Your goal: Retype the listing exactly as it stands, and keep every image out.

********************

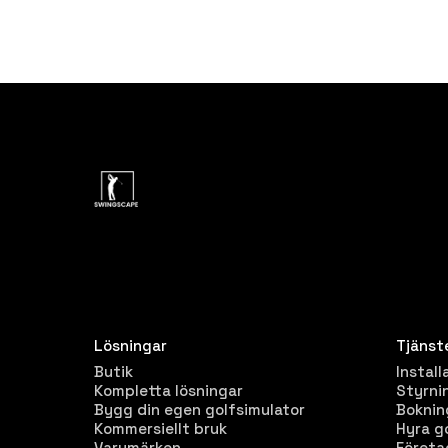
Lösningar
Tjänst
Butik
Install
Kompletta lösningar
Styrni
Bygg din egen golfsimulator
Bokni
Kommersiellt bruk
Hyra g
Varumärken
Företa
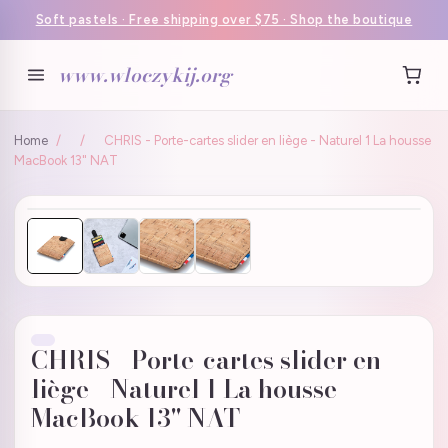
Soft pastels · Free shipping over $75 · Shop the boutique
www.wloczykij.org
Home
/
/
CHRIS - Porte-cartes slider en liège - Naturel 1 La housse
MacBook 13" NAT
CHRIS - Porte-cartes slider en
liège - Naturel 1 La housse
MacBook 13" NAT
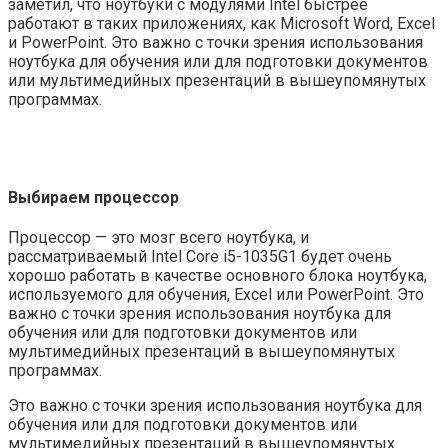
заметил, что ноутбуки с модулями Intel быстрее
работают в таких приложениях, как Microsoft Word, Excel
и PowerPoint. Это важно с точки зрения использования
ноутбука для обучения или для подготовки документов
или мультимедийных презентаций в вышеупомянутых
программах.
Выбираем процессор
Процессор — это мозг всего ноутбука, и
рассматриваемый Intel Core i5-1035G1 будет очень
хорошо работать в качестве основного блока ноутбука,
используемого для обучения, Excel или PowerPoint. Это
важно с точки зрения использования ноутбука для
обучения или для подготовки документов или
мультимедийных презентаций в вышеупомянутых
программах.
Это важно с точки зрения использования ноутбука для
обучения или для подготовки документов или
мультимедийных презентаций в вышеупомянутых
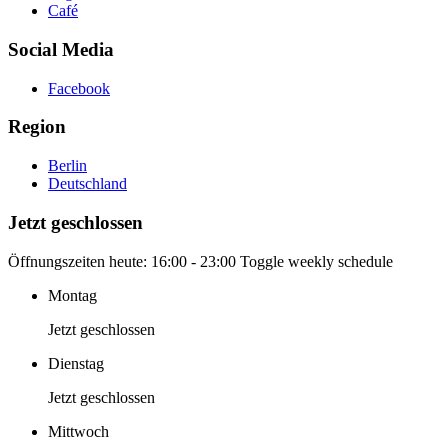
Café
Social Media
Facebook
Region
Berlin
Deutschland
Jetzt geschlossen
Öffnungszeiten heute:
16:00 - 23:00
Toggle weekly schedule
Montag
Jetzt geschlossen
Dienstag
Jetzt geschlossen
Mittwoch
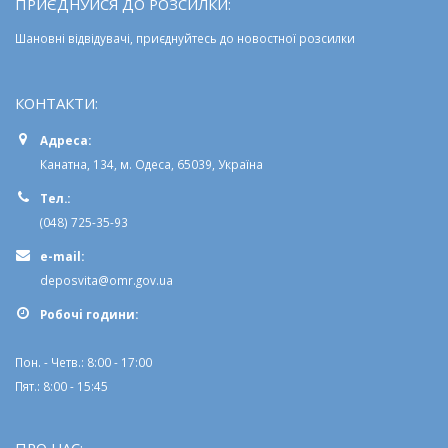
ПРИЄДНУЙСЯ ДО РОЗСИЛКИ:
Шановні відвідувачі, приєднуйтесь до новостної розсилки
КОНТАКТИ:
Адреса:
Канатна, 134, м. Одеса, 65039, Україна
Тел.:
(048) 725-35-93
e-mail:
deposvita@omr.gov.ua
Робочi години:
Пон. - Четв.: 8:00 - 17:00
Пят.: 8:00 - 15:45
ПРО НАС:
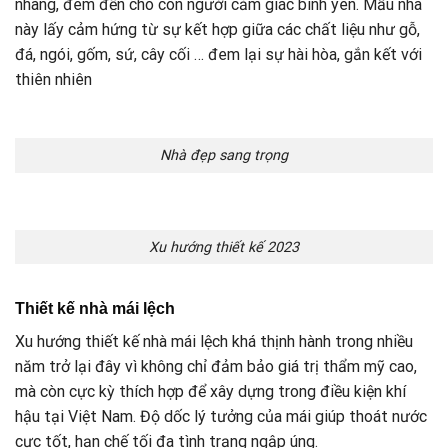
nhàng, đem đến cho con người cảm giác bình yên. Mẫu nhà
này lấy cảm hứng từ sự kết hợp giữa các chất liệu như gỗ,
đá, ngói, gốm, sứ, cây cối … đem lại sự hài hòa, gắn kết với
thiên nhiên
Nhà đẹp sang trọng
Xu hướng thiết kế 2023
Thiết kế nhà mái lệch
Xu hướng thiết kế nhà mái lệch khá thịnh hành trong nhiều
năm trở lại đây vì không chỉ đảm bảo giá trị thẩm mỹ cao,
mà còn cực kỳ thích hợp để xây dựng trong điều kiện khí
hậu tại Việt Nam. Độ dốc lý tưởng của mái giúp thoát nước
cực tốt, hạn chế tối đa tình trạng ngập úng.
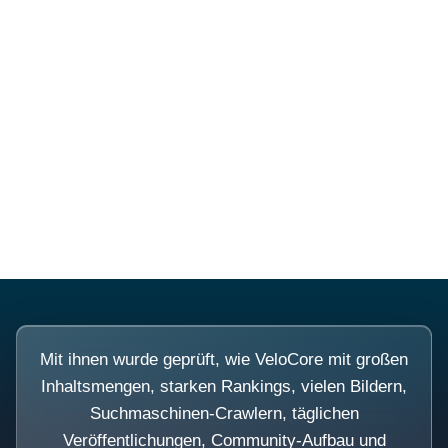
Diese Portale waren keine
Demo.
Mit ihnen wurde geprüft, wie VeloCore mit großen
Inhaltsmengen, starken Rankings, vielen Bildern,
Suchmaschinen-Crawlern, täglichen
Veröffentlichungen, Community-Aufbau und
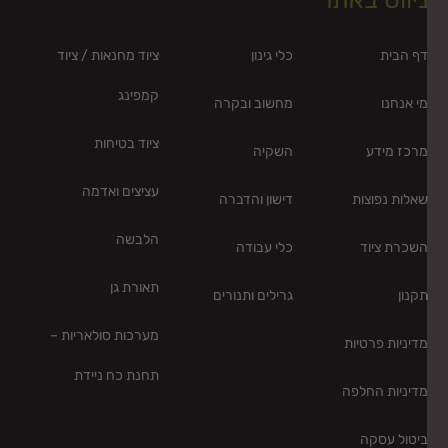
יווט באתר
ף הבית
כלי גינון
ציוד מחנאות / ציוד
קמפינג
י אנחנו
מחשוב ובקרה
ציוד בטיחות
רכז מידע
השקיה
עציצים ואדמה
אלות נפוצות
דישון והדברה
הלבשה
שכרת ציוד
כלי עבודה
תאורת גן
קנון
גרילים ותנורים
מערכות סולאריות –
דיניות פרטיות
תחנת כח ניידת
דיניות החלפה
יטול עסקה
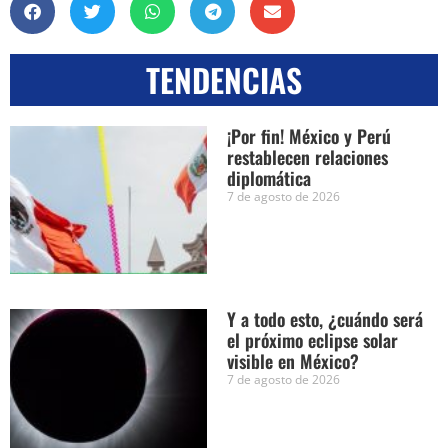
TENDENCIAS
¡Por fin! México y Perú
restablecen relaciones
diplomática
7 de agosto de 2026
Y a todo esto, ¿cuándo será
el próximo eclipse solar
visible en México?
7 de agosto de 2026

********************

Finished task:
Lösningar
Tjänst
Butik
Install
Kompletta lösningar
Styrni
Bygg din egen golfsimulator
Bokni
Kommersiellt bruk
Hyra g
Varumärken
Företa
Soft pastels · Free shipping over $75 · Shop the boutique
www.wloczykij.org
Home
/
/
CHRIS - Porte-cartes slider en liège - Naturel 1 La housse
MacBook 13" NAT
CHRIS - Porte-cartes slider en
liège - Naturel 1 La housse
MacBook 13" NAT
заметил, что ноутбуки с модулями Intel быстрее
работают в таких приложениях, как Microsoft Word, Excel
и PowerPoint. Это важно с точки зрения использования
ноутбука для обучения или для подготовки документов
или мультимедийных презентаций в вышеупомянутых
программах.
Выбираем процессор
Процессор — это мозг всего ноутбука, и
рассматриваемый Intel Core i5-1035G1 будет очень
хорошо работать в качестве основного блока ноутбука,
используемого для обучения, Excel или PowerPoint. Это
важно с точки зрения использования ноутбука для
обучения или для подготовки документов или
мультимедийных презентаций в вышеупомянутых
программах.
Это важно с точки зрения использования ноутбука для
обучения или для подготовки документов или
мультимедийных презентаций в вышеупомянутых
Café
Social Media
Facebook
Region
Berlin
Deutschland
Jetzt geschlossen
Öffnungszeiten heute:
16:00 - 23:00
Toggle weekly schedule
Montag
Jetzt geschlossen
Dienstag
Jetzt geschlossen
Mittwoch
ПРИЄДНУЙСЯ ДО РОЗСИЛКИ:
Шановні відвідувачі, приєднуйтесь до новостної розсилки
КОНТАКТИ:
Адреса:
Канатна, 134, м. Одеса, 65039, Україна
Тел.:
(048) 725-35-93
e-mail:
deposvita@omr.gov.ua
Робочi години:
Пон. - Четв.: 8:00 - 17:00
Пят.: 8:00 - 15:45
ПРО НАС:
nhàng, đem đến cho con người cảm giác bình yên. Mẫu nhà
này lấy cảm hứng từ sự kết hợp giữa các chất liệu như gỗ,
đá, ngói, gốm, sứ, cây cối … đem lại sự hài hòa, gắn kết với
thiên nhiên
Nhà đẹp sang trọng
Xu hướng thiết kế 2023
Thiết kế nhà mái lệch
Xu hướng thiết kế nhà mái lệch khá thịnh hành trong nhiều
năm trở lại đây vì không chỉ đảm bảo giá trị thẩm mỹ cao,
mà còn cực kỳ thích hợp để xây dựng trong điều kiện khí
hậu tại Việt Nam. Độ dốc lý tưởng của mái giúp thoát nước
cực tốt, hạn chế tối đa tình trạng ngập úng.
Diese Portale waren keine
Demo.
Mit ihnen wurde geprüft, wie VeloCore mit großen
Inhaltsmengen, starken Rankings, vielen Bildern,
Suchmaschinen-Crawlern, täglichen
Veröffentlichungen, Community-Aufbau und
יווט באתר
ף הבית
כלי גינון
ציוד מחנאות / ציוד
קמפינג
י אנחנו
מחשוב ובקרה
ציוד בטיחות
רכז מידע
השקיה
עציצים ואדמה
אלות נפוצות
דישון והדברה
הלבשה
שכרת ציוד
כלי עבודה
תאורת גן
קנון
גרילים ותנורים
מערכות סולאריות –
דיניות פרטיות
תחנת כח ניידת
דיניות החלפה
יטול עסקה
TENDENCIAS
¡Por fin! México y Perú
restablecen relaciones
diplomática
7 de agosto de 2026
Y a todo esto, ¿cuándo será
el próximo eclipse solar
visible en México?
7 de agosto de 2026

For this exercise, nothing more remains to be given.